[What the exercise asks]
Using the entries that follow, write out the line containing "M 332,881 L 348,921 L 307,938 L 290,899 Z", the line containing "M 1,220 L 4,219", and every line between them, exactly and nothing else.

[Records to process]
------------------------------------------------
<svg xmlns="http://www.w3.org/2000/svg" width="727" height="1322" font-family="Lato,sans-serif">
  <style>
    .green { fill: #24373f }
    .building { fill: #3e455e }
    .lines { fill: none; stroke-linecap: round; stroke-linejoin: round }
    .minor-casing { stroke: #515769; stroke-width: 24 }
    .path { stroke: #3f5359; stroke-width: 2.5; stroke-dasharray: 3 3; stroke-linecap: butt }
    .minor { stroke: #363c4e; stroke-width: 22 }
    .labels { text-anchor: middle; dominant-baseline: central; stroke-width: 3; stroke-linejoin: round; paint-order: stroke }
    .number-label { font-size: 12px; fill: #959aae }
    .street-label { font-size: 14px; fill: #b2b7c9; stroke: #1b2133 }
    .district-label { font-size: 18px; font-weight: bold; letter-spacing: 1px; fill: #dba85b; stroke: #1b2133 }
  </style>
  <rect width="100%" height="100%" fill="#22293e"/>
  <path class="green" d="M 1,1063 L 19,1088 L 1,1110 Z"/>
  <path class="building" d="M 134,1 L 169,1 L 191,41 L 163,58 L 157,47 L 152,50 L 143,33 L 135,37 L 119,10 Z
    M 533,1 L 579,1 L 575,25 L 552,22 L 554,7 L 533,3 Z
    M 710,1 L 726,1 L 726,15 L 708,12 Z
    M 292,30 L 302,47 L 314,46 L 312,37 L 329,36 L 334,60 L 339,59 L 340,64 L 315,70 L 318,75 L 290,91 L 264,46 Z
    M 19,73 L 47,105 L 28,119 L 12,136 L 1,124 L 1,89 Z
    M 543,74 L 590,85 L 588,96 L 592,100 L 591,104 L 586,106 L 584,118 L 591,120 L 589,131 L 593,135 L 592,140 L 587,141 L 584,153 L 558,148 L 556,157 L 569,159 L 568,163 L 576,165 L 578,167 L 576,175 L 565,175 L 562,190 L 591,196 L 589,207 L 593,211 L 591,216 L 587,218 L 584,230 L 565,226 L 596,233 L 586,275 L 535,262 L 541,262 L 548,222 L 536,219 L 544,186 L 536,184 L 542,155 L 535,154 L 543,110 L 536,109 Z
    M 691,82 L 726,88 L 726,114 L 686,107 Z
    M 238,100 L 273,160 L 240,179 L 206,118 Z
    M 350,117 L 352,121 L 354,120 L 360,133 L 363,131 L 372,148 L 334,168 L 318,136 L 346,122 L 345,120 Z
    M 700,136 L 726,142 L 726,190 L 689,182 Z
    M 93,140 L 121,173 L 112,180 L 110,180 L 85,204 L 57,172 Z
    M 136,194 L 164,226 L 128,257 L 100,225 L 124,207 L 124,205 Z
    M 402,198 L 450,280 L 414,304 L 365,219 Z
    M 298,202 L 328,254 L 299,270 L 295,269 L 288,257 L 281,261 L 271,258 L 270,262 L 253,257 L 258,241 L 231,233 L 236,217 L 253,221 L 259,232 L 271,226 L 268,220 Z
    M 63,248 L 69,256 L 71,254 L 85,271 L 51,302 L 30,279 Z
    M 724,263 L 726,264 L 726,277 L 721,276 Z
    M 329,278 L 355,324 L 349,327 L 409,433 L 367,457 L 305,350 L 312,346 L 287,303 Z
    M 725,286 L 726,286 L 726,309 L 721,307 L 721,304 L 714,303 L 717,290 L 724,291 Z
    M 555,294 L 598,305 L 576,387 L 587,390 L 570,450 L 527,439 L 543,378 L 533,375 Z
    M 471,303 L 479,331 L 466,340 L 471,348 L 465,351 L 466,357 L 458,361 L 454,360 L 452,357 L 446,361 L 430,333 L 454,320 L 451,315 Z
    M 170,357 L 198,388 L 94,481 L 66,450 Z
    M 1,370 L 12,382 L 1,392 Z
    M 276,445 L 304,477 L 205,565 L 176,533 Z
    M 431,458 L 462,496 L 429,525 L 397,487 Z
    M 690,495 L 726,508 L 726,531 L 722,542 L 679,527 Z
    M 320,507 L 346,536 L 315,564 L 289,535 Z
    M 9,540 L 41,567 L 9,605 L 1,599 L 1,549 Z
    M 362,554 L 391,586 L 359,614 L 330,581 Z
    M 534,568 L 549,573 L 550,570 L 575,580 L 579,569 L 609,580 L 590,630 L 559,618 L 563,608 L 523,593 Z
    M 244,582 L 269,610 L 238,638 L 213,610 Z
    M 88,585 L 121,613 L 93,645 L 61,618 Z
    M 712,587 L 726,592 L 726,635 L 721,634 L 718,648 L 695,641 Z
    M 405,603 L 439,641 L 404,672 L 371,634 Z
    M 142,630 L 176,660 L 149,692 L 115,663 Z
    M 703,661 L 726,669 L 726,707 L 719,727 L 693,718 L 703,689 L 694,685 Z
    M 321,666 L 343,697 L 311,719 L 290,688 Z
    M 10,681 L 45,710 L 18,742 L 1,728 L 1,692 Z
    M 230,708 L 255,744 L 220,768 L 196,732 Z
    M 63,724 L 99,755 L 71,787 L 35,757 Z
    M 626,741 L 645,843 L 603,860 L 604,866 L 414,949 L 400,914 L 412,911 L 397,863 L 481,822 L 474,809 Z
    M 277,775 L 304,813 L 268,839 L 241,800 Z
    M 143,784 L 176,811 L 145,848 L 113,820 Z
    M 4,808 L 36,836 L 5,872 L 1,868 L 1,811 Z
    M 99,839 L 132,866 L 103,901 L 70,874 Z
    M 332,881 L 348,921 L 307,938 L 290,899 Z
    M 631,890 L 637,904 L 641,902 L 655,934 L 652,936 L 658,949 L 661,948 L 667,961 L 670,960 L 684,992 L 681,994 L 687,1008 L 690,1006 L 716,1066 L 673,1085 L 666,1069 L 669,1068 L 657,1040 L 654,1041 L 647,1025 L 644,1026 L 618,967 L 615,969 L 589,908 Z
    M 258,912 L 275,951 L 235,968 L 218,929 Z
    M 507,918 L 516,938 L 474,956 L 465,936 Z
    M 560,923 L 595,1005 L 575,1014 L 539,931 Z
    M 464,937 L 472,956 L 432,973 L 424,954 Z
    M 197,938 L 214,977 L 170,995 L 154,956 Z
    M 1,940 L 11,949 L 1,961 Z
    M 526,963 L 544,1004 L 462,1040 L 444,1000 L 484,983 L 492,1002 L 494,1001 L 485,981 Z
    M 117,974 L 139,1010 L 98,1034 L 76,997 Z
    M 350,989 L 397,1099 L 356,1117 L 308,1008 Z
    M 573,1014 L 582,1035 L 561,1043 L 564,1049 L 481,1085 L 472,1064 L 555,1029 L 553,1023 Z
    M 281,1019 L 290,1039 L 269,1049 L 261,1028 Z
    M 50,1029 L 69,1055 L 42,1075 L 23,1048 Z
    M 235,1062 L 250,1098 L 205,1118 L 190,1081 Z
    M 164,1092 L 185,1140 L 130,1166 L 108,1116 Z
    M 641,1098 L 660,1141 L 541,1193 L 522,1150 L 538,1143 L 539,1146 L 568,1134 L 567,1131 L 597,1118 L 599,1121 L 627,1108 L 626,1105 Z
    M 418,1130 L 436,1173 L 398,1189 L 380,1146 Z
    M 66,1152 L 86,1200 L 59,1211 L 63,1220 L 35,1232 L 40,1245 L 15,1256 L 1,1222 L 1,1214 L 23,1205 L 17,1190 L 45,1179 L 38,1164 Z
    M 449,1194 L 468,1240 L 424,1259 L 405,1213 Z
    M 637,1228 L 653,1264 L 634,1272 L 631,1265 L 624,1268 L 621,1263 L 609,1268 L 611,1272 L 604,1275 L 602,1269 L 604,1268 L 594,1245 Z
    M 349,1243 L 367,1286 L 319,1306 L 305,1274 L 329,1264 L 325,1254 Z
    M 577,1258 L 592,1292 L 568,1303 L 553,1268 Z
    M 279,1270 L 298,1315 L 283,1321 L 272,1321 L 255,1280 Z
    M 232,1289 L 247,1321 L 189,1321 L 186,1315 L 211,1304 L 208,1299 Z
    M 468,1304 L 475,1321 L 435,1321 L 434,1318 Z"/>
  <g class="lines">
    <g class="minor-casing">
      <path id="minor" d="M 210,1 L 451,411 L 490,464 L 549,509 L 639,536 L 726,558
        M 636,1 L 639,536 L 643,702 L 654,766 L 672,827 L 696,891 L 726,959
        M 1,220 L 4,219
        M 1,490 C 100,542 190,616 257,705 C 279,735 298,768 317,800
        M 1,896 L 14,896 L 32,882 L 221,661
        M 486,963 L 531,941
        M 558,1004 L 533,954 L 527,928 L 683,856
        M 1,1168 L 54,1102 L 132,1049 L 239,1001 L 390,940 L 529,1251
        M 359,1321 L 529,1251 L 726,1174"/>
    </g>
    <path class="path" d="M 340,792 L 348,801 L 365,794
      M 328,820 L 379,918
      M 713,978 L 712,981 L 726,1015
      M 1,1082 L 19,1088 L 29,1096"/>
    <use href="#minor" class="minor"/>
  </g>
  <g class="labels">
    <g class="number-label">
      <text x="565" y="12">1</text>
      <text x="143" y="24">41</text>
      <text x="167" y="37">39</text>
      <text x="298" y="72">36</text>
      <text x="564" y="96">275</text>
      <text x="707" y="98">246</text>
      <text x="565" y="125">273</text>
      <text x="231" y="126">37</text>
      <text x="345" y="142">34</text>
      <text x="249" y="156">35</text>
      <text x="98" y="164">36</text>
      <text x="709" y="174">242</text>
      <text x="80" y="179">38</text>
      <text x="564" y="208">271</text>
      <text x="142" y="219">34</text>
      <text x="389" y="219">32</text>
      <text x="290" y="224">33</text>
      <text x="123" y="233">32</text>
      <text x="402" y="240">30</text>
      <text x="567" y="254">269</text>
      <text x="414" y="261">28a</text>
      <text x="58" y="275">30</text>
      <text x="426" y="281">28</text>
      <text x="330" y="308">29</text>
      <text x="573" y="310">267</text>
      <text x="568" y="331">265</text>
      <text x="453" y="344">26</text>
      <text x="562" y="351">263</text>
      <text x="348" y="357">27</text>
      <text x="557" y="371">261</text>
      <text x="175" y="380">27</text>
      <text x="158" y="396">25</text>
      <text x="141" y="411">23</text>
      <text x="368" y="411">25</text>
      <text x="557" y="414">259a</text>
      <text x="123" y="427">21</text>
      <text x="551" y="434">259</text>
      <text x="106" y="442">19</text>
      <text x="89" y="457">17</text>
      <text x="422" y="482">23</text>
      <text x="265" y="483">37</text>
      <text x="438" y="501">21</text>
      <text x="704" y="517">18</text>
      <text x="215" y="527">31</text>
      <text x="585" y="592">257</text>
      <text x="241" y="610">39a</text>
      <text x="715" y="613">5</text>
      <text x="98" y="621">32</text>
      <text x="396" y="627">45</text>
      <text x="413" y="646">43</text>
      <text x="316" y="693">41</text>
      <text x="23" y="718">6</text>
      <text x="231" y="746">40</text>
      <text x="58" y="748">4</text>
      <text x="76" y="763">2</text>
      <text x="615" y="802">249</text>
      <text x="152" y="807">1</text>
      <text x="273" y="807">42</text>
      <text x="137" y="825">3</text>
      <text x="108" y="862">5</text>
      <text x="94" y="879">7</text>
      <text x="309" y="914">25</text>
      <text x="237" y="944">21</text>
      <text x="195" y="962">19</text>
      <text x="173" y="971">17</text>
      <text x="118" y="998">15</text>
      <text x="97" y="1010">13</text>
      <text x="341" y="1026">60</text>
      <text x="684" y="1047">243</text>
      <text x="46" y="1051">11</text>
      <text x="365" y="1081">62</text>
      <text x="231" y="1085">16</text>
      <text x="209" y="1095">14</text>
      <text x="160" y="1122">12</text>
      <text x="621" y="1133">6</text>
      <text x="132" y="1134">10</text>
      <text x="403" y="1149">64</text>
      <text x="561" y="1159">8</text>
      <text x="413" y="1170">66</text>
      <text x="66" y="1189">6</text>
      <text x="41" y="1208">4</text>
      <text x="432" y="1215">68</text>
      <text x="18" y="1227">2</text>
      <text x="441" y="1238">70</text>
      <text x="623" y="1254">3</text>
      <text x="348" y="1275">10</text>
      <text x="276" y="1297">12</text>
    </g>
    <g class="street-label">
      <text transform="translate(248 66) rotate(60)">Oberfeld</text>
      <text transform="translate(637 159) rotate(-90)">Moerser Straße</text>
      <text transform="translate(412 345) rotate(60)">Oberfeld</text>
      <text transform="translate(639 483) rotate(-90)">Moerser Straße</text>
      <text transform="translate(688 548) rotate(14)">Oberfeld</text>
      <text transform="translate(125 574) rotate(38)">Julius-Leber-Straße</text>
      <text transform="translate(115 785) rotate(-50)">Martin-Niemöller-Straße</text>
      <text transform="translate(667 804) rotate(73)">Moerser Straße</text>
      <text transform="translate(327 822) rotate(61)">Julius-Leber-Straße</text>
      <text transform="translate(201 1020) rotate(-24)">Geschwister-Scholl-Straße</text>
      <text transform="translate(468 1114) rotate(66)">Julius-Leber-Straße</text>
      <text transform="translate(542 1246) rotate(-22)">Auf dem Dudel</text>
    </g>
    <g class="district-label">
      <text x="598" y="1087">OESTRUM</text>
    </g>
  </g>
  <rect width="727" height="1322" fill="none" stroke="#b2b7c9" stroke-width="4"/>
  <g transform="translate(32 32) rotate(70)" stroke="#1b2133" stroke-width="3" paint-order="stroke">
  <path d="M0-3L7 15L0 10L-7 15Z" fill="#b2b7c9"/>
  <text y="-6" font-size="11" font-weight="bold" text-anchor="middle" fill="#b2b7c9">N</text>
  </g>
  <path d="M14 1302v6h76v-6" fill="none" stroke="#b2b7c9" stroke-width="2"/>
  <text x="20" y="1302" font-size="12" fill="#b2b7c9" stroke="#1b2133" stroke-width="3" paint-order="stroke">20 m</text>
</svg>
------------------------------------------------
[Task output]
    M 332,881 L 348,921 L 307,938 L 290,899 Z
    M 631,890 L 637,904 L 641,902 L 655,934 L 652,936 L 658,949 L 661,948 L 667,961 L 670,960 L 684,992 L 681,994 L 687,1008 L 690,1006 L 716,1066 L 673,1085 L 666,1069 L 669,1068 L 657,1040 L 654,1041 L 647,1025 L 644,1026 L 618,967 L 615,969 L 589,908 Z
    M 258,912 L 275,951 L 235,968 L 218,929 Z
    M 507,918 L 516,938 L 474,956 L 465,936 Z
    M 560,923 L 595,1005 L 575,1014 L 539,931 Z
    M 464,937 L 472,956 L 432,973 L 424,954 Z
    M 197,938 L 214,977 L 170,995 L 154,956 Z
    M 1,940 L 11,949 L 1,961 Z
    M 526,963 L 544,1004 L 462,1040 L 444,1000 L 484,983 L 492,1002 L 494,1001 L 485,981 Z
    M 117,974 L 139,1010 L 98,1034 L 76,997 Z
    M 350,989 L 397,1099 L 356,1117 L 308,1008 Z
    M 573,1014 L 582,1035 L 561,1043 L 564,1049 L 481,1085 L 472,1064 L 555,1029 L 553,1023 Z
    M 281,1019 L 290,1039 L 269,1049 L 261,1028 Z
    M 50,1029 L 69,1055 L 42,1075 L 23,1048 Z
    M 235,1062 L 250,1098 L 205,1118 L 190,1081 Z
    M 164,1092 L 185,1140 L 130,1166 L 108,1116 Z
    M 641,1098 L 660,1141 L 541,1193 L 522,1150 L 538,1143 L 539,1146 L 568,1134 L 567,1131 L 597,1118 L 599,1121 L 627,1108 L 626,1105 Z
    M 418,1130 L 436,1173 L 398,1189 L 380,1146 Z
    M 66,1152 L 86,1200 L 59,1211 L 63,1220 L 35,1232 L 40,1245 L 15,1256 L 1,1222 L 1,1214 L 23,1205 L 17,1190 L 45,1179 L 38,1164 Z
    M 449,1194 L 468,1240 L 424,1259 L 405,1213 Z
    M 637,1228 L 653,1264 L 634,1272 L 631,1265 L 624,1268 L 621,1263 L 609,1268 L 611,1272 L 604,1275 L 602,1269 L 604,1268 L 594,1245 Z
    M 349,1243 L 367,1286 L 319,1306 L 305,1274 L 329,1264 L 325,1254 Z
    M 577,1258 L 592,1292 L 568,1303 L 553,1268 Z
    M 279,1270 L 298,1315 L 283,1321 L 272,1321 L 255,1280 Z
    M 232,1289 L 247,1321 L 189,1321 L 186,1315 L 211,1304 L 208,1299 Z
    M 468,1304 L 475,1321 L 435,1321 L 434,1318 Z"/>
  <g class="lines">
    <g class="minor-casing">
      <path id="minor" d="M 210,1 L 451,411 L 490,464 L 549,509 L 639,536 L 726,558
        M 636,1 L 639,536 L 643,702 L 654,766 L 672,827 L 696,891 L 726,959
        M 1,220 L 4,219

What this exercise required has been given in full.